In the second part of the hike I again started at the Vista Point parking area in Benicia, but this time (once I reached the actual Ridge Trail) I walked the other direction, including the more recently dedicated approach section that passes through part of the old Benicia Arsenal district. I continued until I reached the eastern endpoint of the Benicia Waterfront segment of the Bay Area Ridge Trail at East 5th and East H Streets. These two segments will get connected once the city of Benicia decides on the route, which may end up on other streets. After I returned to the Vista Point parking area, I went back up to the vista point itself to enjoy the views of the Carquinez Strait and Mt Diablo.
From the Vista Point area you can get a good overview of the Benicia-Martinez Bridge, which has 3 major components: separate bridges for north and southbound car/truck traffic and an older bridge inbetween for rail traffic. The bike/pedestrian path is at the far right of the southbound bridge, on the right in the picture.
The bike path goes slightly downhill to loop around underneath the bridge, then back up to the level of the roadway. This is easier to see in the GPS track for the approach. (However, I note that both GPS tracks place the route a few hundred feet east of its actual location!) From this loop you have an interesting perspective on the northbound bridge, since it almost looks like it is standing on the railroad bridge.

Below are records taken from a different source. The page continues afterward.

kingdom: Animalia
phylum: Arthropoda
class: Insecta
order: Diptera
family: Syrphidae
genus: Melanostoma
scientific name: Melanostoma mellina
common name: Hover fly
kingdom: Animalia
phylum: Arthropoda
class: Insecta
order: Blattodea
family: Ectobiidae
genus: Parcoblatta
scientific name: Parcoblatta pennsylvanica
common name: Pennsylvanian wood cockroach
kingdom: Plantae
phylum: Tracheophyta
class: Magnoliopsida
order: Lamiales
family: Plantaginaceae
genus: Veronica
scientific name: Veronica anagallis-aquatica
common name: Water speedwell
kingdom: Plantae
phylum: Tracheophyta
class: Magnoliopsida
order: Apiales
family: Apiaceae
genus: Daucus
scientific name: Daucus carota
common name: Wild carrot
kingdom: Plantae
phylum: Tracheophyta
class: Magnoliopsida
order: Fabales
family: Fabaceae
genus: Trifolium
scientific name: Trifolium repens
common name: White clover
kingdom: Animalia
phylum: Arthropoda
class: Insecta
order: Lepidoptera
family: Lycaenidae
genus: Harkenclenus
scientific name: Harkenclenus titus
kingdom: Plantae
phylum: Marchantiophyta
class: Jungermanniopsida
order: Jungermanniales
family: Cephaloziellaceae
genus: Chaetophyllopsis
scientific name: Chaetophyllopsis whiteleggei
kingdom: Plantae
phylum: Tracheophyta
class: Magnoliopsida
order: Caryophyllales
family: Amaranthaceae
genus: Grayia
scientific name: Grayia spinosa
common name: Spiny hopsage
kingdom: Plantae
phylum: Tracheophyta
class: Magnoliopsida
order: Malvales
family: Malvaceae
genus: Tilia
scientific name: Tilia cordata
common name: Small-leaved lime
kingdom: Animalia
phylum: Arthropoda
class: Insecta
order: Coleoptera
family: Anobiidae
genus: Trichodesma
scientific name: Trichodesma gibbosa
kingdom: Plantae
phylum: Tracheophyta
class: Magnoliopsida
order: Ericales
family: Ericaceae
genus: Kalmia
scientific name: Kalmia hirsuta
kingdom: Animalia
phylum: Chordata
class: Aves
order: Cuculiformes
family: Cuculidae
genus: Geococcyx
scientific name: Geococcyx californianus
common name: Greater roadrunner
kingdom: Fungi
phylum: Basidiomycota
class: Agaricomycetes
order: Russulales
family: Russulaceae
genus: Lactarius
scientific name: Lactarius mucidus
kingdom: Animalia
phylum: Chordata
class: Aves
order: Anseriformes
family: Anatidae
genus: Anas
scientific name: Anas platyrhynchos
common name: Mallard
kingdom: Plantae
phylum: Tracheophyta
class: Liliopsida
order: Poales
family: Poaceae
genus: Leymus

The actual Ridge Trail route begins when the bike path reaches the side of the freeway, I-680. The bike path is separated from the roadway by a concrete barrier topped with fencing. This makes for an interesting sign placement: the 65 mph speed limit is not relevant for bicyclists or pedestrians! Mt Diablo can be seen in the background at the left. It is in view for the entire bridge crossing, though of course obscured by the bridge structure itself.
Off to the right (heading southbound) is the Al Zampa Bridge which carries I-80 across the Carquinez Strait between Vallejo and Crockett. The Benicia Waterfront segment of the Ridge Trail nearly connects the Solano County approaches to these two bridges. The buildings in the foreground are part of the old Benicia Arsenal.
It seems that there is always a freighter moored at (at least) one of the port stations along the waterfront, an ever-present reminder of the commercial activity that drives the local economy.
Walking down the Martinez-side approach, there is a view some of the oil refinery towers that define the skyline.
Once the bike path is at ground level there are almost continuous plantings of colorful flowers.
After reaching the end of the segment at the bottom of the approach ramp, I turned around and walked back. Before I reached the bridge, I noticed a western bluebird perched on the top of a post. Approaching Benicia there was a view of nearby hills, most likely the Lake Herman Open Space and/or Sulphur Springs Mtn. Between the regular array of lights for the roadway are yellow oil storage tanks associated with another refinery.
The second part of this segment explored some of the Benicia Arsenal area, which includes both historical buildings and some newer-looking houses. The bike and pedestrian routes follow parallel streets for a couple of blocks before the current end of the Ridge Trail route at the intersection of Military East, Jefferson, and Adams. I ended up walking down the hill along the bike route and up the hill along the pedestrian route. This was one of the stately houses overlooking Carquinez Strait and the regional shoreline areas on the other side.
After returning up to the bridge approach area I continued up to the Vista Point. From this higher vantage point the view of Mt Diablo behind the northbound bridge is spectacular.
There is also a clear view toward Suisun Bay, including a windmill farm and the local portion of the Navy’s mothball fleet.
A bridge crossing provides a different kind of open feeling than walking across hilltops in an open space preserve. Both are great feelings, though, and enhance the outdoor experience.